**TASK TO CARRY OUT:** Print all the data that follows exactly, images excluded.

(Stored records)
__________
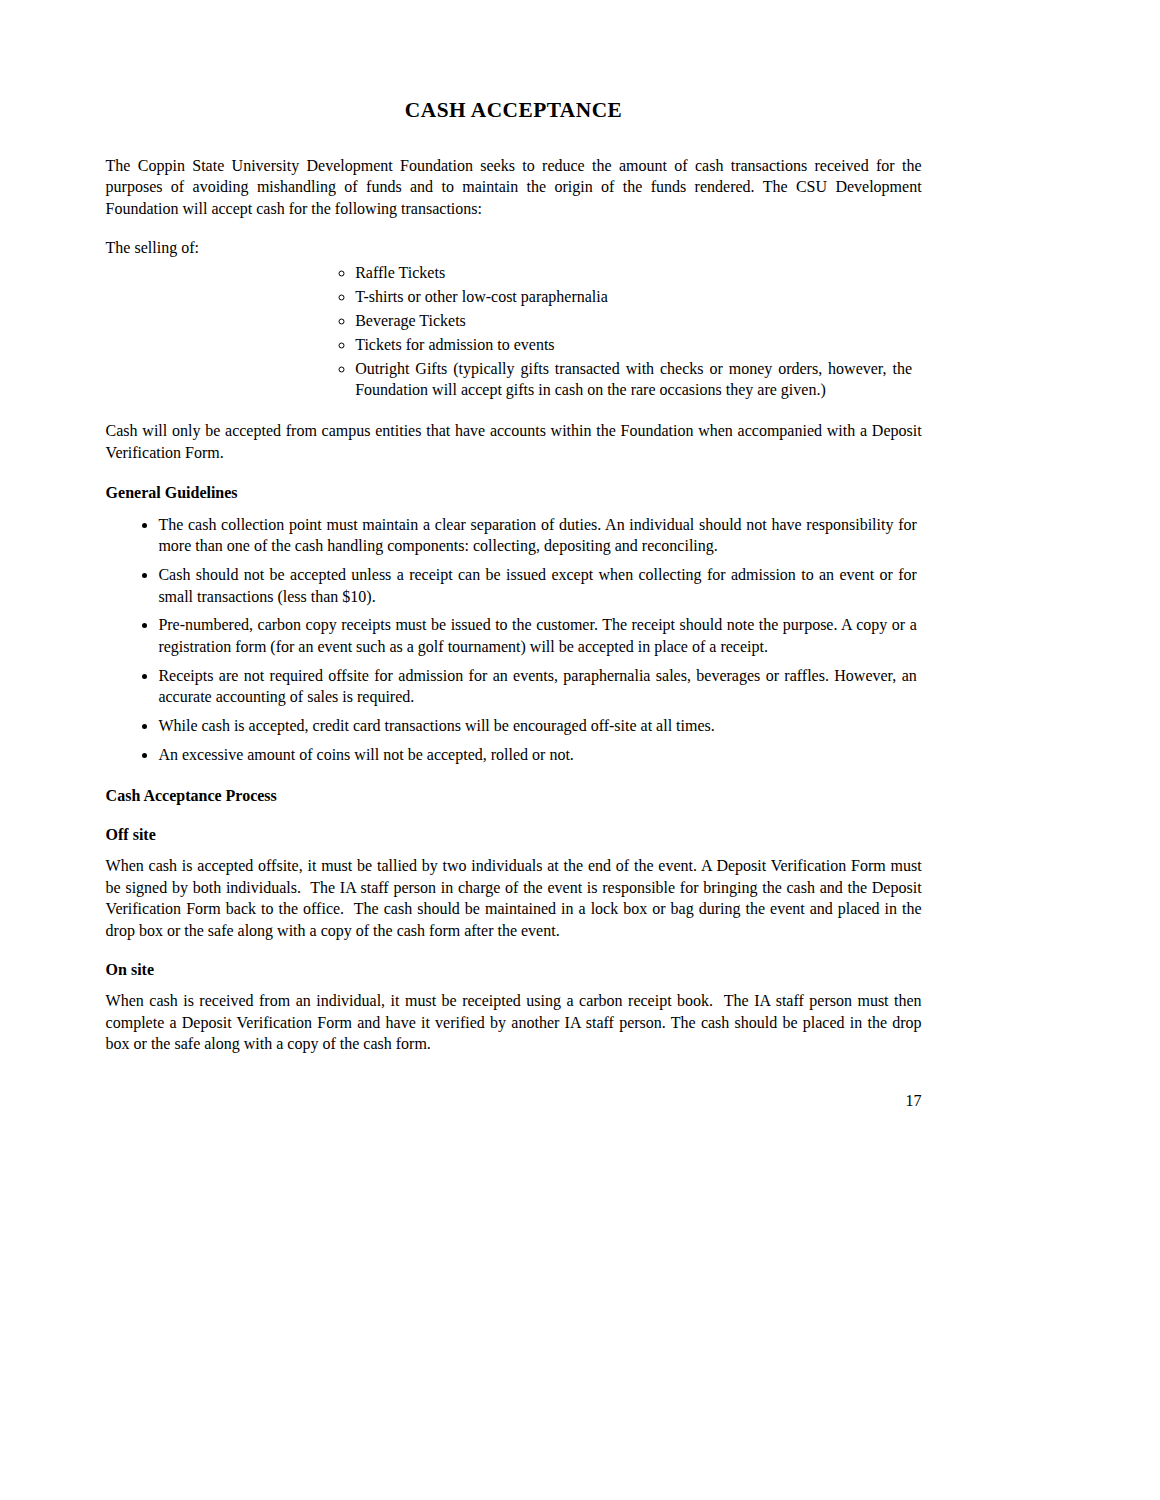CASH ACCEPTANCE
The Coppin State University Development Foundation seeks to reduce the amount of cash transactions received for the purposes of avoiding mishandling of funds and to maintain the origin of the funds rendered. The CSU Development Foundation will accept cash for the following transactions:
The selling of:
Raffle Tickets
T-shirts or other low-cost paraphernalia
Beverage Tickets
Tickets for admission to events
Outright Gifts (typically gifts transacted with checks or money orders, however, the Foundation will accept gifts in cash on the rare occasions they are given.)
Cash will only be accepted from campus entities that have accounts within the Foundation when accompanied with a Deposit Verification Form.
General Guidelines
The cash collection point must maintain a clear separation of duties. An individual should not have responsibility for more than one of the cash handling components: collecting, depositing and reconciling.
Cash should not be accepted unless a receipt can be issued except when collecting for admission to an event or for small transactions (less than $10).
Pre-numbered, carbon copy receipts must be issued to the customer. The receipt should note the purpose. A copy or a registration form (for an event such as a golf tournament) will be accepted in place of a receipt.
Receipts are not required offsite for admission for an events, paraphernalia sales, beverages or raffles. However, an accurate accounting of sales is required.
While cash is accepted, credit card transactions will be encouraged off-site at all times.
An excessive amount of coins will not be accepted, rolled or not.
Cash Acceptance Process
Off site
When cash is accepted offsite, it must be tallied by two individuals at the end of the event. A Deposit Verification Form must be signed by both individuals. The IA staff person in charge of the event is responsible for bringing the cash and the Deposit Verification Form back to the office. The cash should be maintained in a lock box or bag during the event and placed in the drop box or the safe along with a copy of the cash form after the event.
On site
When cash is received from an individual, it must be receipted using a carbon receipt book. The IA staff person must then complete a Deposit Verification Form and have it verified by another IA staff person. The cash should be placed in the drop box or the safe along with a copy of the cash form.
17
__________
**ANSWER SECTION:**
CASH ACCEPTANCE
The Coppin State University Development Foundation seeks to reduce the amount of cash transactions received for the purposes of avoiding mishandling of funds and to maintain the origin of the funds rendered. The CSU Development Foundation will accept cash for the following transactions:
The selling of:
Raffle Tickets
T-shirts or other low-cost paraphernalia
Beverage Tickets
Tickets for admission to events
Outright Gifts (typically gifts transacted with checks or money orders, however, the Foundation will accept gifts in cash on the rare occasions they are given.)
Cash will only be accepted from campus entities that have accounts within the Foundation when accompanied with a Deposit Verification Form.
General Guidelines
The cash collection point must maintain a clear separation of duties. An individual should not have responsibility for more than one of the cash handling components: collecting, depositing and reconciling.
Cash should not be accepted unless a receipt can be issued except when collecting for admission to an event or for small transactions (less than $10).
Pre-numbered, carbon copy receipts must be issued to the customer. The receipt should note the purpose. A copy or a registration form (for an event such as a golf tournament) will be accepted in place of a receipt.
Receipts are not required offsite for admission for an events, paraphernalia sales, beverages or raffles. However, an accurate accounting of sales is required.
While cash is accepted, credit card transactions will be encouraged off-site at all times.
An excessive amount of coins will not be accepted, rolled or not.
Cash Acceptance Process
Off site
When cash is accepted offsite, it must be tallied by two individuals at the end of the event. A Deposit Verification Form must be signed by both individuals. The IA staff person in charge of the event is responsible for bringing the cash and the Deposit Verification Form back to the office. The cash should be maintained in a lock box or bag during the event and placed in the drop box or the safe along with a copy of the cash form after the event.
On site
When cash is received from an individual, it must be receipted using a carbon receipt book. The IA staff person must then complete a Deposit Verification Form and have it verified by another IA staff person. The cash should be placed in the drop box or the safe along with a copy of the cash form.
17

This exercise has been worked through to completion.